From seat cushions to mattresses to insulation, foam is everywhere — even if we don't always see it.
Now, researchers at The University of Texas at Dallas have fused chemistry with technology to create a 3D-printed foam that is more durable and more recyclable than the polymer foam found in many everyday products.
The research, which appears in the March 1 print edition of RSC Applied Polymers , a journal of the Royal Society of Chemistry, focused on creating a sturdy but lightweight foam that could be 3D-printed, a method that is still largely unexplored in commercial manufacturing, said the study's co-lead author, UT Dallas doctoral student Rebecca Johnson BS'20.
"This is probably the longest project I've ever done," said Johnson, who plans to complete her PhD in chemistry in May. "From start to finish, it was a little over two years. A lot of it was trying to get the polymer formulation correct to be compatible with the 3D printer."

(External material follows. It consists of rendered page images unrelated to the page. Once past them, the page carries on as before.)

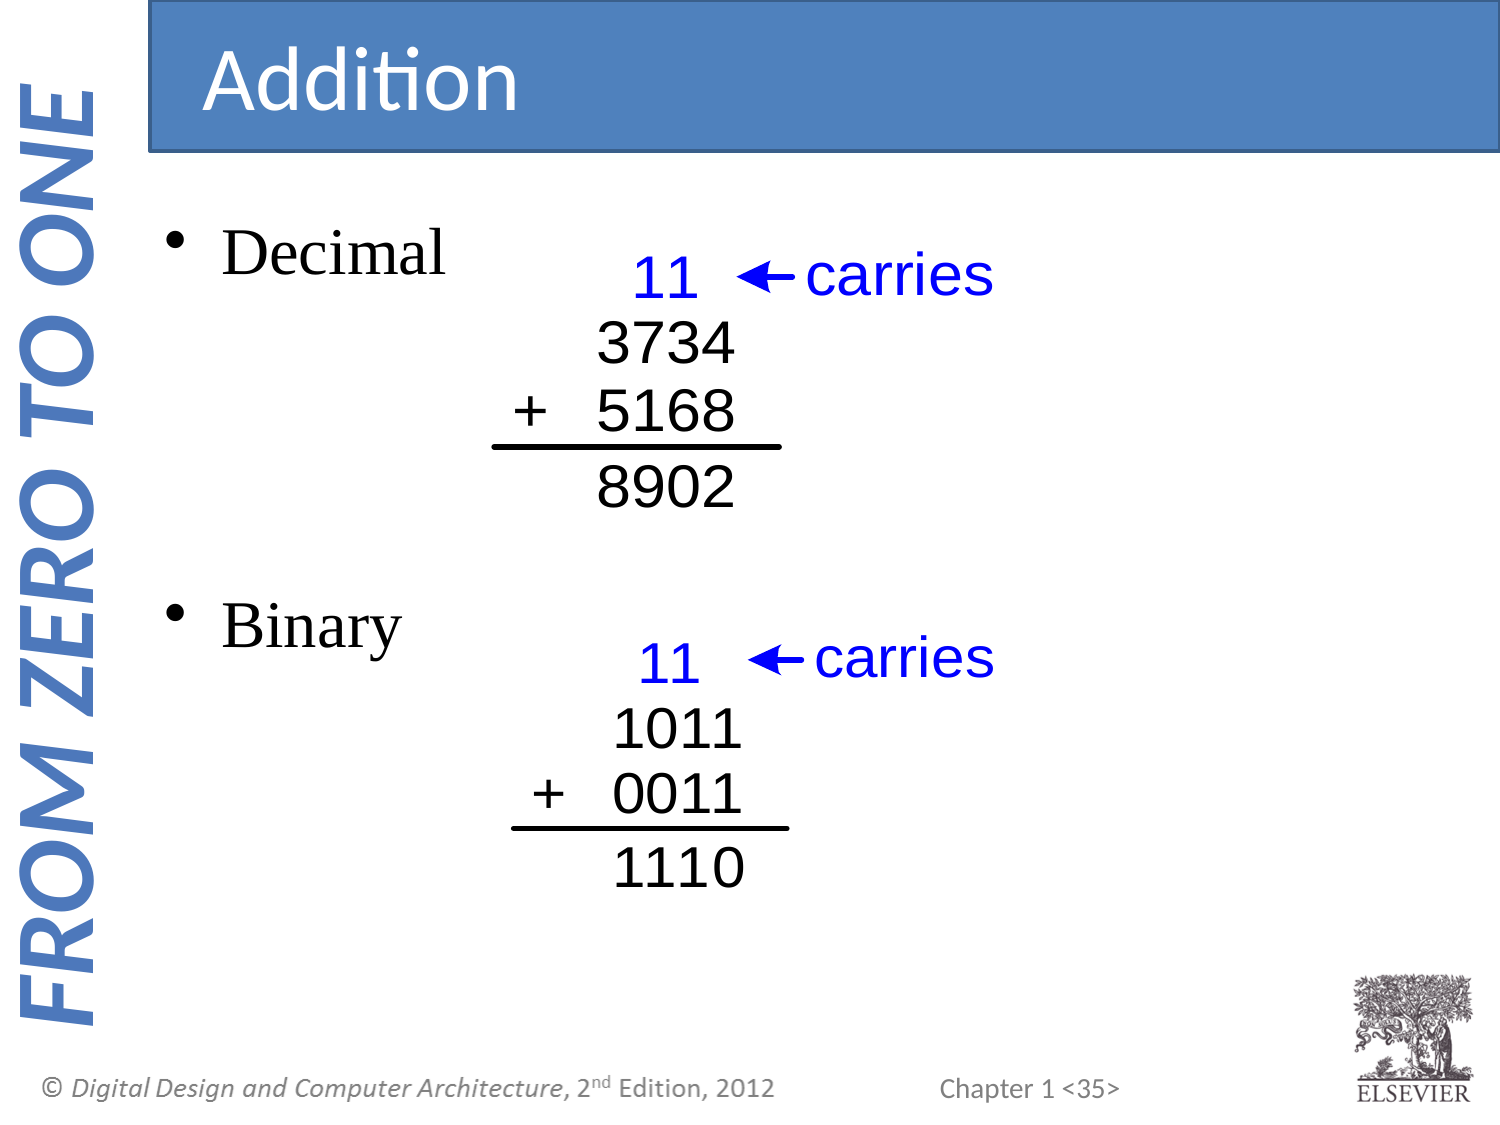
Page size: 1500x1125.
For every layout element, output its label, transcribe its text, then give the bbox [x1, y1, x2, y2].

picture [0, 0, 1500, 1125]
text_box Decimal Binary [150, 200, 1475, 1050]
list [499, 608, 1013, 918]
text_box Addition [187, 11, 1488, 136]
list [479, 223, 1013, 540]
text_box [87, 174, 1413, 1025]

Although making new materials that are compatible with 3D technology is challenging, Johnson said, the 3D-printing process allowed the researchers to create complex shapes that could be customized in manufacturing applications. To demonstrate the proof-of-concept, they produced foam in the shape of a balloon dog. They also described their work in a YouTube video .
"The goal of the project was to address some limitations in 3D printing in terms of making polymer foam," said Dr. Ron Smaldone , associate professor of chemistry and biochemistry in the School of Natural Sciences and Mathematics and the corresponding author of the study. "One of the main uses, or interests, for 3D-printable foams is insulation and shock absorption."
With more research and experimentation, Smaldone said, this type of foam and process could be used for high-impact absorption items such as motorcycle or football helmets, car bumpers or armor. He also noted that 3D printing enables the creation of more complex structures, such as fine lattices, which can increase the physical flexibility of the material and provide more versatility for applications.
The researchers also examined how to make a material that could be 3D-printed into a consistent final product without a lot of defects. Most commercial foam is thermoset, meaning it undergoes a chemical reaction during molding that permanently locks its structure in place, preventing it from being reshaped, melted or dissolved. As a result, most polymer foam cannot be recycled and ultimately ends up in landfills, Smaldone said.
The UT Dallas researchers developed their durable foam using special reversible bonds, called dynamic covalent chemistry. Although the foam cannot be completely melted and reshaped like plastic, these bonds allow the material to repair itself when damaged, making it more versatile and longer lasting.
"We're certainly not the only ones trying to do this," Smaldone said. "The novelty is using dynamic chemistry to print really great foam material. The next question to address will be, how do we tune the properties and use this new kind of knowledge to fit a variety of different needs?"
Johnson and the study's other co-lead author, chemistry doctoral student Ariel Tolfree BS'23, developed their ideas after studying similar research in the field. Tolfree, who credits Johnson as her mentor, plans to expand on the research by examining how to make the foam more recyclable and exploring the foam's sustainability potential.
Tolfree said creating a foam balloon dog as one of the group's test objects was a natural choice.
"It's a simple shape but perfectly represents our foams," Tolfree said. "A balloon seems ordinary until it's twisted into something new, almost defying expectations. Our foams are the same — unassuming at first, but once expanded and transformed, they become something remarkable."
Additional UT Dallas co-authors of the study are mechanical engineering doctoral student Gustavo Felicio Perruci; chemistry doctoral students Lyndsay Ayers BS'24 and Niyati Arora; chemistry senior Emma Liu; Vijayalakshmi Ganesh BS'23; and Dr. Hongbing Lu , professor of mechanical engineering and the Louis Beecherl Jr. Chair in the Erik Jonsson School of Engineering and Computer Science .
The research was funded by The Welch Foundation, the National Science Foundation ( 2323729 , 2219347 ) and the Department of Energy (DE-NA0003962, DE-EE0011016, DE-EE0010200).